My Javascript application is downloading quite a bit of data from the server and I was thinking that in addition to normal gzip that's done by the server, I can encode the data in some binary format rather than textual JSON.
Is there a standard way of doing this?
Ideally it should be some small tool that can take a JSON text file and convert it to a generic binary format and a small Javascript library which decodes it.

Also, is there something special that needs to be done in XHR to pass binary data?

Check out BSON

BSON, short for Binary JSON, is a binary-encoded serialization of JSON-like documents. Like JSON, BSON supports the embedding of documents and arrays within other documents and arrays. BSON also contains extensions that allow representation of data types that are not part of the JSON spec. For example, BSON has a Date type and a BinData type.

Find a good explanation here http://kaijaeger.com/articles/introducing-bison-binary-interchange-standard.html

If gzip doesn't compress well enough, chances are your binary format won't either, especially if you wan't to be able to decode it via javascript within a reasonable amount of time.
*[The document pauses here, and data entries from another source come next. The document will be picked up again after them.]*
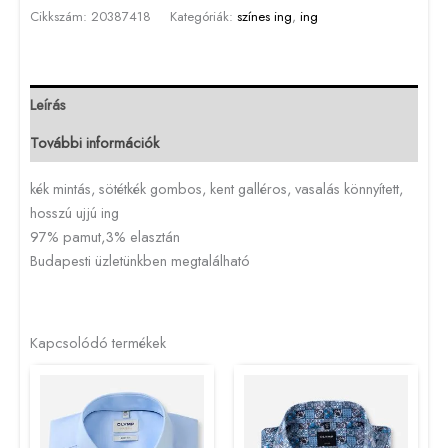
Cikkszám:
20387418
Kategóriák:
színes ing
,
ing
Leírás
További információk
kék mintás, sötétkék gombos, kent galléros, vasalás könnyített,
hosszú ujjú ing
97% pamut,3% elasztán
Budapesti üzletünkben megtalálható
Kapcsolódó termékek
Remember that the unzipping when using gzip is done natively by the browser and is orders of magnitude faster than anything you can do in javascript.
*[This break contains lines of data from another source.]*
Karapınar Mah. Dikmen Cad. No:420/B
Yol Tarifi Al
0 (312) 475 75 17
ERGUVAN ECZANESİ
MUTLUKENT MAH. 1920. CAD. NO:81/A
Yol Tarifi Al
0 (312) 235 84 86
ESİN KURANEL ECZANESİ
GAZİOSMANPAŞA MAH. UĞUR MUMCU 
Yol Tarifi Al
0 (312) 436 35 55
If you feel that the JSON deserialization is too slow, because you are supporting older browsers like ie7 which doesn't decode JSON natively but depends on eval for the job, consider going away from JSON to a custom encoding based on string splitting, which is much much faster to deserialize.

For inspiration try to read this article:

http://code.flickr.com/blog/2009/03/18/building-fast-client-side-searches/

MongoDB is using something like that for their document-oriented storage. You can get more details directly on BSON website .
Unfortunately, BSON does not work with Javascript (as you can see from the implementation list ), so I think it is not a good answer to your question.

You could think about using Protocol Buffers ; it has a JS encoder/decoder , but it is still quite experimental.
You may try it - lots of times, experimental open source project are already good enough for usage in specific scenarios.

Note also that there is some questioning about BSON being more compact than JSON; the same could be true also for other protocols like protbuf - I would strongly suggest you doing some math and check it out if there are actual gains.